Although JPMorgan expects the Federal Open Market Committee meeting in December to cut interest rates by another 25 basis points, there is still a possibility of pausing interest rate cuts. Currently, this round of easing has cut rates by 75 basis points. This is equivalent to the total rate cuts during the 1995-1996 easing cycle. Furthermore, in JPMorgan's view, the Federal Reserve has more room for adjustment this time, so it is very favorable for risk assets.
In terms of bonds, as bond yields are near multi-year highs, JPMorgan believes that bonds will also provide attractive opportunities with interest rate cuts. Considering that the duration of bank loan existence is almost zero, JPMorgan expects that compared to other fixed-income asset classes, they can be protected from interest rate fluctuations and improve fixed-income investment portfolios. JPMorgan expects the dollar to weaken, so local and hard currency bonds in emerging markets are expected to perform well.
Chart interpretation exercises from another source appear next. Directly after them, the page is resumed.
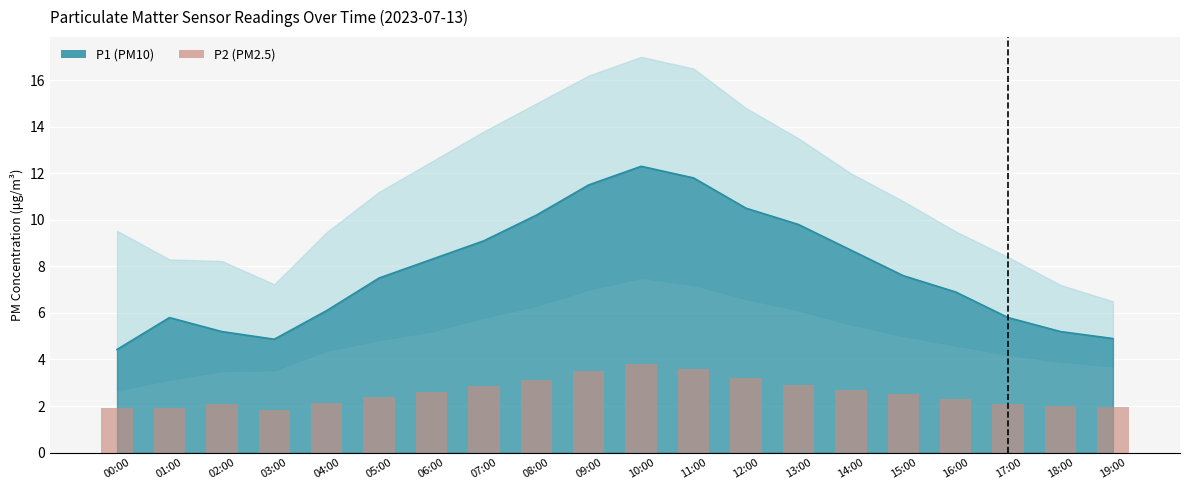

The P1 (PM10) series shows 6.0 at 12:00. True or false?

False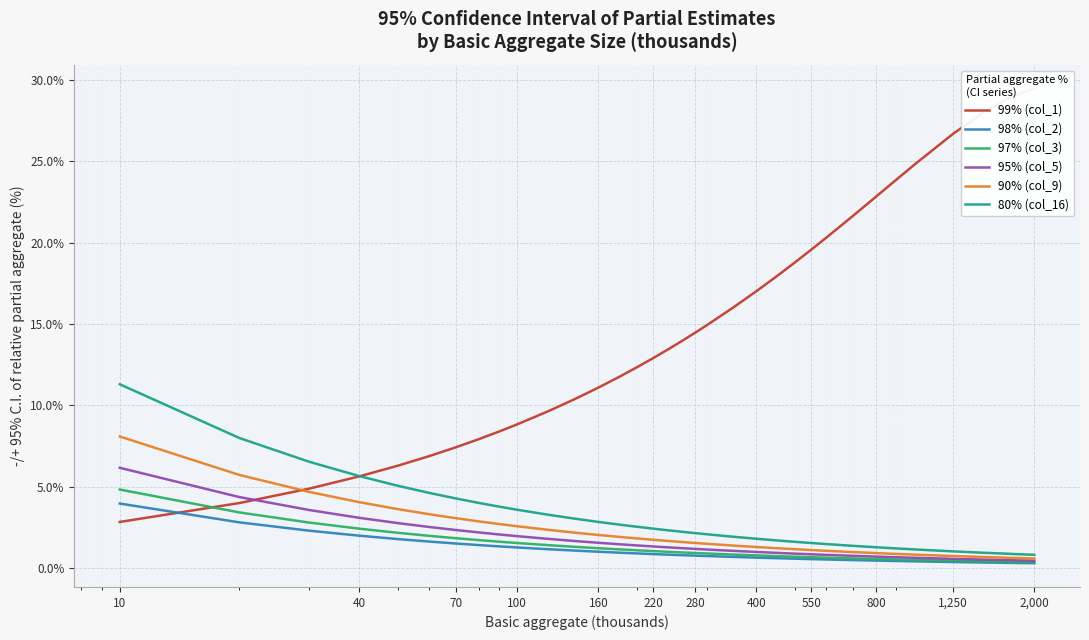

What is the difference between the maximum and minimum values in the 90% (col_9) series?

7.5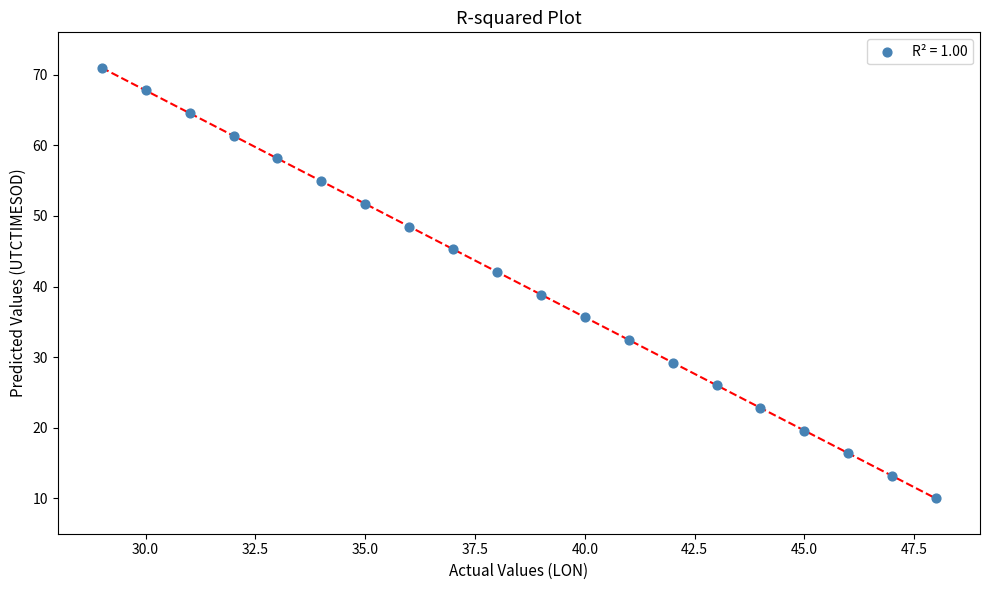

What is the range of Y values (max minus min)?

61.0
Regarding real estate, JPMorgan believes that the market has already absorbed serious negative sentiment, so with the improvement of the environment, the market has the potential to rise significantly. For example, the reduction in policy rates provides room for lower real estate debt costs and capitalization rates, which will boost transaction activity and promote price recovery. In addition, in terms of currency, JPMorgan expects that as the Federal Reserve starts cutting interest rates, the dollar will begin to weaken during the year, at least relative to some major currencies.